[box]Tammy from Tammy & Chris on the Move blogs about her voluntary work, travels and misadventures across the globe. Follow her journey on her blog, Tammy & Chris on the Move, on Twitter or on Facebook.[/box]
Tammy and Chris, you worked in London in the civil service but decided to leave that behind. What made you decide to escape the rat-race?
We have always dreamed of escaping London to travel or volunteer abroad long-term, but never had the courage to do it. But there came a stage when our daily commute to London of 1.5 hrs, the credit crunch, the cold and rainy summers in England and changes at work were getting too much. Luckily Chris was offered redundancy and I was able to take a sabbatical, so we didn’t have to think twice and decided that it was the time to finally follow our dreams.
You’re currently in Cambodia working on law, justice and human rights issues…tell us about what you’re doing and what problems Cambodia is facing.
I volunteered for a Cambodian NGO initially and now work as a communications advisor. The majority of NGOs that work on human rights issues deal with issues such as freedom of expression, human trafficking or gender issues. Much of my work was about raising awareness of our work both among beneficiaries, donors and potential donors. I am lucky to have visited many of our projects to document progress and interview beneficiaries. Some of these places are so remote that often people have never seen a white and blonde woman. Sometimes they even touched me to check if I am real (I have to say that even for a European I am incredibly pale, so to them I must look like a ghost). So my work is very rewarding on one hand, but also challenging on the other hand, as progress is often slow. But when you do get a success story of a girl that got rescued from trafficking and abuse for example it makes it all worth it.
What do you like about living in Cambodia?
The country is incredibly beautiful and the people are one of the most honest and friendliest people I have ever met. The country is really diverse as well as you get jungles, ancient temples, deserted beaches, but also a good nighlife in the cities.

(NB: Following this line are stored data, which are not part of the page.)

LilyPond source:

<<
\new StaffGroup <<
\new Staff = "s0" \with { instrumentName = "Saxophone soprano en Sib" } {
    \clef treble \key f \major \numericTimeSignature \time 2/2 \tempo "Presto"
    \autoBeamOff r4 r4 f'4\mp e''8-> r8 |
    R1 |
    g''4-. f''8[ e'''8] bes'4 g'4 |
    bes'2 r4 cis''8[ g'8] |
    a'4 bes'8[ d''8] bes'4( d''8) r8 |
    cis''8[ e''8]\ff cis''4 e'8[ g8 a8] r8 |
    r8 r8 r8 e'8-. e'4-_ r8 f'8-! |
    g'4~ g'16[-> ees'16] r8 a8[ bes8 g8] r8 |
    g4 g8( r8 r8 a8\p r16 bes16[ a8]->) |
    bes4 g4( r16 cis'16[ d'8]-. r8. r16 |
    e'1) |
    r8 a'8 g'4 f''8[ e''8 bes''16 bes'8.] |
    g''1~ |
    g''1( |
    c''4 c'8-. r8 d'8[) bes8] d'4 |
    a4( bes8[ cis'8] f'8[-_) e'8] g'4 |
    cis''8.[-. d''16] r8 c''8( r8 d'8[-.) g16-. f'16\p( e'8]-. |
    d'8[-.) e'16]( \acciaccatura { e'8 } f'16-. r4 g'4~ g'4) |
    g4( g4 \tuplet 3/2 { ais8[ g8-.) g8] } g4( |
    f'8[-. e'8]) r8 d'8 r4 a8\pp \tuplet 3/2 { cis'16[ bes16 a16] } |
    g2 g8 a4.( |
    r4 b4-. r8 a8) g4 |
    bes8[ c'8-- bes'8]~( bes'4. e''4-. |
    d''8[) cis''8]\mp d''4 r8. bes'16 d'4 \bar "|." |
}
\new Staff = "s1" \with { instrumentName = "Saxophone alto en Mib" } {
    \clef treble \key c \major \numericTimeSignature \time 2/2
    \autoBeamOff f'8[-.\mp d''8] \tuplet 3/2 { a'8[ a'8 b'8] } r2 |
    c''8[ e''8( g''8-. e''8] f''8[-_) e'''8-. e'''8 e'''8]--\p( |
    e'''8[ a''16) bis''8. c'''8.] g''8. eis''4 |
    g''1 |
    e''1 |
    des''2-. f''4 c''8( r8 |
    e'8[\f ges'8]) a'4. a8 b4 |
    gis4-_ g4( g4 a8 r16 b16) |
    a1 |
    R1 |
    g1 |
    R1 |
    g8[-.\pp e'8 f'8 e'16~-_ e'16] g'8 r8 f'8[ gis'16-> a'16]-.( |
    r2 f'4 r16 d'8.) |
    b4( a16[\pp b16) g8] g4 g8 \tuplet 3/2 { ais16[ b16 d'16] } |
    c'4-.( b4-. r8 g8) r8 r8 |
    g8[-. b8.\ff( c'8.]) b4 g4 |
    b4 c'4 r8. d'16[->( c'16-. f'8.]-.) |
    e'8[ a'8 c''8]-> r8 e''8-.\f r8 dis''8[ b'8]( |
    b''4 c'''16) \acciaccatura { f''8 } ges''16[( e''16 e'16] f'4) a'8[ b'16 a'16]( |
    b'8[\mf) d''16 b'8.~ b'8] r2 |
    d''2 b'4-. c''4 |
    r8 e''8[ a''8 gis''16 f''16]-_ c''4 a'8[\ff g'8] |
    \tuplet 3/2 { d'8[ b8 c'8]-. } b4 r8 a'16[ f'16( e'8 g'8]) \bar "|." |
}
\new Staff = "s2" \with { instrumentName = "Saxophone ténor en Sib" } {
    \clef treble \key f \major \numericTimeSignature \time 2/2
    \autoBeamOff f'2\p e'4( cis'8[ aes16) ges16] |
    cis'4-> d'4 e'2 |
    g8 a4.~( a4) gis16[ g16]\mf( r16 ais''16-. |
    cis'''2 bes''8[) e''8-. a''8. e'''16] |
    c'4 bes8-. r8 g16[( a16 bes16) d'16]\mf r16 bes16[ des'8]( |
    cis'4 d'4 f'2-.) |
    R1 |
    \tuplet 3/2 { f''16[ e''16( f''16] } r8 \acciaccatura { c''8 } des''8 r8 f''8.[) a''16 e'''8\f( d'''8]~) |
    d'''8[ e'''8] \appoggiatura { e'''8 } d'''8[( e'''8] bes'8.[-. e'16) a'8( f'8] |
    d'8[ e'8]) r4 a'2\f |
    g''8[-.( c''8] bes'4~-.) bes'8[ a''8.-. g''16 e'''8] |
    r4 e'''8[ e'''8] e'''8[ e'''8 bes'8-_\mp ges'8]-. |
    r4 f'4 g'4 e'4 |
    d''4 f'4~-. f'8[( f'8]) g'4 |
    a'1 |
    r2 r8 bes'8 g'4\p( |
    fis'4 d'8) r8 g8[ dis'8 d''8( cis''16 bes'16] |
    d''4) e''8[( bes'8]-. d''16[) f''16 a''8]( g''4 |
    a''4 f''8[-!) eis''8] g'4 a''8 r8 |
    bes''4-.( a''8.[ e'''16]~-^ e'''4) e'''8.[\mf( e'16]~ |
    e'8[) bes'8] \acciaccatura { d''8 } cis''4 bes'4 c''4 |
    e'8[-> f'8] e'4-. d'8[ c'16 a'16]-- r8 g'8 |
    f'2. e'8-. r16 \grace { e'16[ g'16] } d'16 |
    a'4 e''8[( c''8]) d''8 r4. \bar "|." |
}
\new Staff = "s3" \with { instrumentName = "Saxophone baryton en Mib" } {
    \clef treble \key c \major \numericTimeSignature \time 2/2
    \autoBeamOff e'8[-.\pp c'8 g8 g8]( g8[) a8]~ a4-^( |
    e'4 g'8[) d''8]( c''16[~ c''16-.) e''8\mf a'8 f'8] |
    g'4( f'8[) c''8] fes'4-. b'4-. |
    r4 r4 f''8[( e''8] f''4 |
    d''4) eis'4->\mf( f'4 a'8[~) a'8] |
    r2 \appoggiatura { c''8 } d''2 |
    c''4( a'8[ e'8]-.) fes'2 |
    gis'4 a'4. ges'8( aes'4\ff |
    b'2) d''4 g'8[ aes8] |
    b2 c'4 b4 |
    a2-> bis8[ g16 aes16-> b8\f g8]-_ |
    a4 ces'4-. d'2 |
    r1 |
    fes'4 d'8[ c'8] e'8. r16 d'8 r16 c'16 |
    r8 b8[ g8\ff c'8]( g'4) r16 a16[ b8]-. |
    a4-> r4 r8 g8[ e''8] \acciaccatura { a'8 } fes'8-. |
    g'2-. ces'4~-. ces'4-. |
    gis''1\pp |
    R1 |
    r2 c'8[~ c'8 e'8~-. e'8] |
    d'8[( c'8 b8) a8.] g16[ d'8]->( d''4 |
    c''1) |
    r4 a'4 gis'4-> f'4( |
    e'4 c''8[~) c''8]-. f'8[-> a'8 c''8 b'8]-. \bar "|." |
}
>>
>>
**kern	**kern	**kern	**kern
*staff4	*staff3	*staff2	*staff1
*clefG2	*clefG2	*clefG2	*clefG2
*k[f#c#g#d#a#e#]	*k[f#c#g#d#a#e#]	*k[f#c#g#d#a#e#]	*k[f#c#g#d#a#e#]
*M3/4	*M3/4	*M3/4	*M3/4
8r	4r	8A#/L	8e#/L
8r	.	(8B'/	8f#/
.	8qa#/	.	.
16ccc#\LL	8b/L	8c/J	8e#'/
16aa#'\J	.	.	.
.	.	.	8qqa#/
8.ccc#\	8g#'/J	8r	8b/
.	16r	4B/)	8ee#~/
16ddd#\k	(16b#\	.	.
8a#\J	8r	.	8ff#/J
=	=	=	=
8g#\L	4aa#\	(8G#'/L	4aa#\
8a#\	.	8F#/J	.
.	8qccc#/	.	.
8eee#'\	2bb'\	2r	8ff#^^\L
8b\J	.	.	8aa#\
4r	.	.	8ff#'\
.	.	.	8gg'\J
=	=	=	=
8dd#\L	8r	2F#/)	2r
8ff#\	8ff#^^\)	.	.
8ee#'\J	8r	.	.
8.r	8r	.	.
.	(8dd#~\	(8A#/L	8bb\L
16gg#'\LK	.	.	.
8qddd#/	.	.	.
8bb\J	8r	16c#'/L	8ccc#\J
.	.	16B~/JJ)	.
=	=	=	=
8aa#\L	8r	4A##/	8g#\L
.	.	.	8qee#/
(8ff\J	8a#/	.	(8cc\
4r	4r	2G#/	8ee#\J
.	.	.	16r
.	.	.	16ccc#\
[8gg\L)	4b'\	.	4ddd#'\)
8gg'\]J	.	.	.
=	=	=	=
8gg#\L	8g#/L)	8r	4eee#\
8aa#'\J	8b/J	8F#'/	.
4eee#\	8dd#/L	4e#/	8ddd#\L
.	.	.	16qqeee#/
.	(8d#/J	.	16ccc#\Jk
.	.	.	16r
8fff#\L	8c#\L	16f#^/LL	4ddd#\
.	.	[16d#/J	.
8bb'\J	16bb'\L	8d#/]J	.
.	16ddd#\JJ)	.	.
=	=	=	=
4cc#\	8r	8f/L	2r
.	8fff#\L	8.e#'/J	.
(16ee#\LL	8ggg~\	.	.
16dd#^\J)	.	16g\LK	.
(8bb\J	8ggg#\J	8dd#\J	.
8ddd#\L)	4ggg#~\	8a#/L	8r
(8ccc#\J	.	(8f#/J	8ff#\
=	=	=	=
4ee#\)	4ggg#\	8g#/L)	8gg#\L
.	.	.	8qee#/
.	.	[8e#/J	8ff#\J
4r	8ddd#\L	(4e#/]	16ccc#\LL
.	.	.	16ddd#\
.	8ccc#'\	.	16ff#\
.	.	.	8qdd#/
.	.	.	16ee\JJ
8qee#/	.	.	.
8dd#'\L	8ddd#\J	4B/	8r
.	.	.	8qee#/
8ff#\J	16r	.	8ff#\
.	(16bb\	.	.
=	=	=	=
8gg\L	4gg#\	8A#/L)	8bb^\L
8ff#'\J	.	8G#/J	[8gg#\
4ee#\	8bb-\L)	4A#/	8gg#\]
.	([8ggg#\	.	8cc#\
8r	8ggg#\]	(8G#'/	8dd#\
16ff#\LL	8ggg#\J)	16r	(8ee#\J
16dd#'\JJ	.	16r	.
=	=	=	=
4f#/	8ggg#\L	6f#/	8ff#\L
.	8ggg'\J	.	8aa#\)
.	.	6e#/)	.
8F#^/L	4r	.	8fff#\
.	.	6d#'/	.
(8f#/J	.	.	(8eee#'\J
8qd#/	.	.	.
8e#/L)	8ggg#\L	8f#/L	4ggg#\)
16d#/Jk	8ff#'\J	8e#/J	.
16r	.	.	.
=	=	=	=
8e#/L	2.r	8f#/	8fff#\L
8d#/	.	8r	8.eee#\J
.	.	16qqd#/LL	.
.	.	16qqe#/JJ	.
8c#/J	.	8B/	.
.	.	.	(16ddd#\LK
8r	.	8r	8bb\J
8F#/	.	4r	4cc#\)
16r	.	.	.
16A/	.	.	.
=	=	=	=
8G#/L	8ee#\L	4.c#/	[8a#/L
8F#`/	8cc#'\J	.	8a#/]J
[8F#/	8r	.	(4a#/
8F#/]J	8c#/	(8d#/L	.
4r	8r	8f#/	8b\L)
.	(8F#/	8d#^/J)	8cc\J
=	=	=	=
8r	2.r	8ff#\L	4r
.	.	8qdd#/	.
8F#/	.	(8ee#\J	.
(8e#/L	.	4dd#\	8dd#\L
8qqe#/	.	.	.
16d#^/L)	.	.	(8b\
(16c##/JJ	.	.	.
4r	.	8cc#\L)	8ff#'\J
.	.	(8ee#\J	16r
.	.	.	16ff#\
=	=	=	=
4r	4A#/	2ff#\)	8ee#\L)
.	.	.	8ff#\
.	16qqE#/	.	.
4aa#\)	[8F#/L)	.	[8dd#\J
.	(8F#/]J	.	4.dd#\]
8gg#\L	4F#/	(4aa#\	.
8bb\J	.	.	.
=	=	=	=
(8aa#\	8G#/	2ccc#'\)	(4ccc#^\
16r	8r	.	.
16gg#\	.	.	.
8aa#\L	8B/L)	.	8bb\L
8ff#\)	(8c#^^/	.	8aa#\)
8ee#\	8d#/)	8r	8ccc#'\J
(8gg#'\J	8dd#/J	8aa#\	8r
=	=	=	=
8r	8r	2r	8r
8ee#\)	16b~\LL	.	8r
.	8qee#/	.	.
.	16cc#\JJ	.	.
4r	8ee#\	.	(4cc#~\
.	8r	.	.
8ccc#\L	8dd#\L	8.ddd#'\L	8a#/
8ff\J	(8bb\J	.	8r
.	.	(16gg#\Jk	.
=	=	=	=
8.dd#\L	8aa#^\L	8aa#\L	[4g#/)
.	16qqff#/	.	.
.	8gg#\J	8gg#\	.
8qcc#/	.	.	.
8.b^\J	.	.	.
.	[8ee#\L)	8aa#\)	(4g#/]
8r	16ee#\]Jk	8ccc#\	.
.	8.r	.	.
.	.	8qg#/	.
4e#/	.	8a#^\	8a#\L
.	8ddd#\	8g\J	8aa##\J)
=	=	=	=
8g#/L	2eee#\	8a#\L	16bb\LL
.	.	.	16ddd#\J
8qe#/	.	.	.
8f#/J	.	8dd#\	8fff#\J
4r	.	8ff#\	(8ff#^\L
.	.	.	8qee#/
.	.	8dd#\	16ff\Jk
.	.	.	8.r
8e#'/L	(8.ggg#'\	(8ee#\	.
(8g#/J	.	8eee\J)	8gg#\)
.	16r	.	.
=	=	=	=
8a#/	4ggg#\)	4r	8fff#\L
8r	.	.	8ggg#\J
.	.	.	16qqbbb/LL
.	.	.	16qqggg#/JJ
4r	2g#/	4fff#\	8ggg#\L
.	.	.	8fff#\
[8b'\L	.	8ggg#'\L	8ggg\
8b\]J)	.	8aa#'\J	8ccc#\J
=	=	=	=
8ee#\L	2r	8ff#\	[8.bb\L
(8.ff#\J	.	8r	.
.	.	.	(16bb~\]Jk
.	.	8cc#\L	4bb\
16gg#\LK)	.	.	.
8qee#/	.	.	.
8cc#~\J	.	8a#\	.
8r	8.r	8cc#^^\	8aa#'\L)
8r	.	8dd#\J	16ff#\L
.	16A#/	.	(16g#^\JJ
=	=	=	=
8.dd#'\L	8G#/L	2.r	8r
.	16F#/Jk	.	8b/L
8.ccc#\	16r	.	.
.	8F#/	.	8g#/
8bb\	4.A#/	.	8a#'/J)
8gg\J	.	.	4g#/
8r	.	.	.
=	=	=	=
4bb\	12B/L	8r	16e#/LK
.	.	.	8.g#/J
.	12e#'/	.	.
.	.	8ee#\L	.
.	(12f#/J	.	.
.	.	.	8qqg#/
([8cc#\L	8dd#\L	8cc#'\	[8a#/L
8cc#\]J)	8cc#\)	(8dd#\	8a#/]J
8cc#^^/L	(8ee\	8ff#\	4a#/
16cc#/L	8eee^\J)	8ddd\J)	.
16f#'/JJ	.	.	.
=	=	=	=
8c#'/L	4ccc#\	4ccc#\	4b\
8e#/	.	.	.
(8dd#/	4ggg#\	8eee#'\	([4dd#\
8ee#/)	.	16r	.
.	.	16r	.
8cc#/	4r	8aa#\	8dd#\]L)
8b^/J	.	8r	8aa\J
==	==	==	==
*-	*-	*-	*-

Do it! Cambodia is a really nice country to live in. It is cheap and is not as modern as some of its neighbours yet, so still hasn’t lost its charm yet. Having said that it is modern enough to offer you all your comforts, such as supermarkets with Western products, free wifi in most cafes, and plenty of restaurants and bars. Do make your research about potential jobs first though. Most expats here work in international development, which is a hugely competitive industry. So expect to get many job declines at first. Most people have to start out as volunteers (as did I) and if you can proof yourself you sometimes get taken over as a paid member of staff or you will have gained enough experience to apply for other jobs.
It was incredibly beautiful and incredibly frustrating at the same time. The scenery is just breathtaking and nothing can prepare you for the first time you get a glimpse of Everest. But it is not an easy trek. You have to trek about 5-6 hrs each day for 12-15 days and you have to trek at high altitude, which is very hard. As there is less oxygen at high altitude it gets quite tricky to breathe at times (there was a time when I had to stop every 5 minutes to catch my breath) and some people suffer from symptoms of Accute Mountain Sickness (AMS), which are dizzyness, headaches and nauseousness. Unfortunatly I got AMS one day before I was supposed to reach base camp, so I was too ill to continue. It was devastating after 8 days of trekking and knowing that I was so close, but luckily my husband Chris made it.
Can you provide any tips for doing the base camp trek?
Do it slowly. We did our trek with an organized tour and it was scheduled to be for 12 days, so we couldn’t extend it. With hindsight 12 days wasn’t enough for me to acclimatize to the altitude properly. I recommend at least 15 days. You should also try and do some trekking beforehand to get yourself used to trekking 5 hours a day. If you can’t go trekking you can go to the gym and use a treadmill or a stepper to practise for those long and hard ascents.
Volunteering can be very rewarding if you make your research properly. Unfortunately there are a lot of dodgy organizations about who offer voluntourism opportunities for people without much time, but a lot of money. A lot them are very expensive, but the money doesn’t benefit the local people at all. You should check these things beforehand. Personally I find long-term placements (at least 3 months) more rewarding, as you can make a greater impact and you can get to know a country, its people and the culture much better. Organizations such as 2 WayDevelopment (who we used), as well as VSO, Peace Corps etc are very good organizations. The latter ones also offer good pre departure training, cover medical insurance and even pay you a small living allowance.
Finally, what are your plans for the next year or so?
We are going to stay in Cambodia until October and then the world is our oyster. We haven’t really made any plans for afterwards yet, but are keen on exploring more of Asia, i.e. Burma, Laos and Japan.